Monday, May 28, 2018

Remembering My Teachers with Gratitude

Remembering My Teachers With Gratitude

Margaret E. Holt                                                         May 28, 2018


The end of May, nearly June and endless rain fell for weather women in tight summer dresses who wave their arms across the map of Georgia announcing one tropical depression after another.  Weather news, sports news, local news, national news, international news, financial news--- all delivered as entertainment for amusing ourselves to death (an accurate earlier prediction authored by Neil Postman).   We’ve been pretty restricted to living inside, as Stell has endured two bouts of pneumonia.  Thank goodness we are both readers, and for sure he has needed long hours of sleep induced both by his bacteria and his medications. 

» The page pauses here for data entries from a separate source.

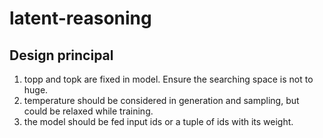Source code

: # latent-reasoning

## Design principal
1. topp and topk are fixed in model. Ensure the searching space is not to huge.
2. temperature should be considered in generation and sampling, but could be relaxed while training.
3. the model should be fed input ids or a tuple of ids with its weight.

My life was transformed in minutes after the first hospitalization in February.  No days or nights were like any other times I had encountered in the past.  My concentration shifted immediately to all kinds of practical matters related to his condition.  Although we have been married since 1998, a second marriage for both, we lived independently of one another “medically.”  I paid little or no attention to his pills, and since fortunately I only take one blood pressure medication, he paid no attention to mine.  Other than his eye doctor, Tony Demarco (who is the son-in-law of very close friends), I really could not claim to know the names of Stell’s doctors, although he said them if he had a checkup.    Now, I can list at least ten, along with their specialties, and even make some smartass comments on their idiosyncrasies.  At home, I am now officially the pharmacist and un-licensed nurse.  I’ve learned to administer infusions, and flush the mid-line.  I also can make some claims to skills with medical transport, although I do recognize when I need an assistant for travel.

This is not a pity piece, and if you are on my journal list you already know that things have gotten much better in the past week.  Actually this is just a thought piece to say in life occasionally you can surprise yourself.  I’ve become content staying at home over these months, although despite all the angst about technology, technology has kept me plugged into most of the people who matter in my life.  If I didn’t love to read, perhaps I would need some serious psychological help (I’m certain there are some who would call for this now), but in addition to newspapers, the New Yorker, and The New York Review of Books, I’ve read innumerable great pieces on the Arts and Letters Daily website.

So today, yet again, I will raise my glass first to those East Liberty Elementary School teachers who taught me to read, and next to those along the rest of my academic journey who encouraged critical thinking.  My physical movement may be for the time being a bit restricted, but my mind has travelled thousands of miles.